As reported by Reuters — this means that the chip index has fallen from a record-high close on 27 December 2023 with a loss of almost 7% since then.
Republic World touched on a boom year for chip stocks, reflected in a surge of 65% over 2023. Still, the recent decline indicates a broader market awaiting the Federal Reserve’s December meeting minutes for a steer on the path of its interest rates.
The strong performance of PHLX last year was primarily galvanized by the optimism and strength of the AI boom, which saw its greatest returns in 15 years. The 65% increase for PHLX compared favorably to Nasdaq and the S&P 500 with their respective annual gains of 43% and 24%.
Bank of America analysis on stocks
However, the recent decline of almost 7% shows the volatility of the market due to factors such as premium valuations, market rotation, and associated trade tensions between the US and China.
Reuters noted Vivek Arya, a global research analyst at Bank of America who has highlighted exposure to cloud computing and automotive through stocks including Nvidia, Marvell Technology, NXP Semiconductors, and ON Semiconductor.
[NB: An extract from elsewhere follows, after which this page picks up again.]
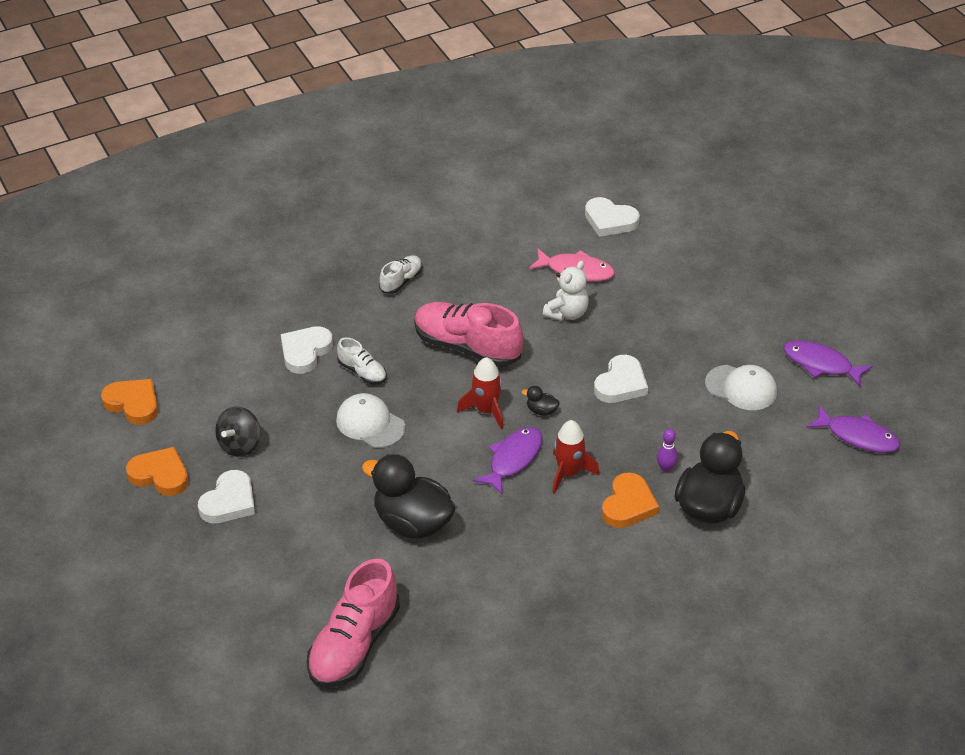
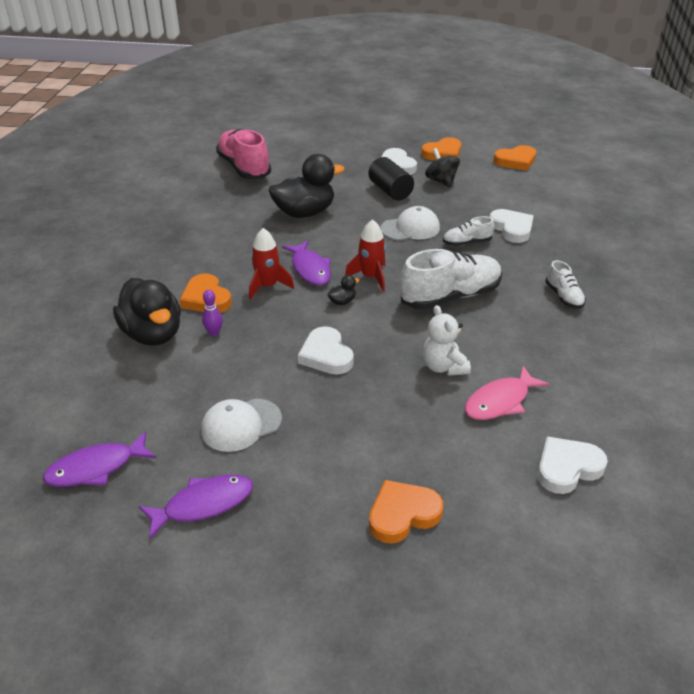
camera: 125 degrees right, 5 degrees down
(300, 477) = (390, 191): none -> black cylinder
(467, 347) = (450, 296): pink shoe -> white shoe
(727, 274) = (402, 514): none -> orange heart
Arya also recommended stocks featuring KLA Corp and Arm Holdings, pointing to the evolution and complexity of chip design.
Nvidia, a global behemoth in chip making, surpassed the $1 trillion valuation mark last year. Still, even it has been impacted by the recent downturn, with a decline of almost 1% this week.
Chip stocks previously benefited from predictions that the downturn in global demand across 2023, which resulted in memory chip makers cutting production, had bottomed out.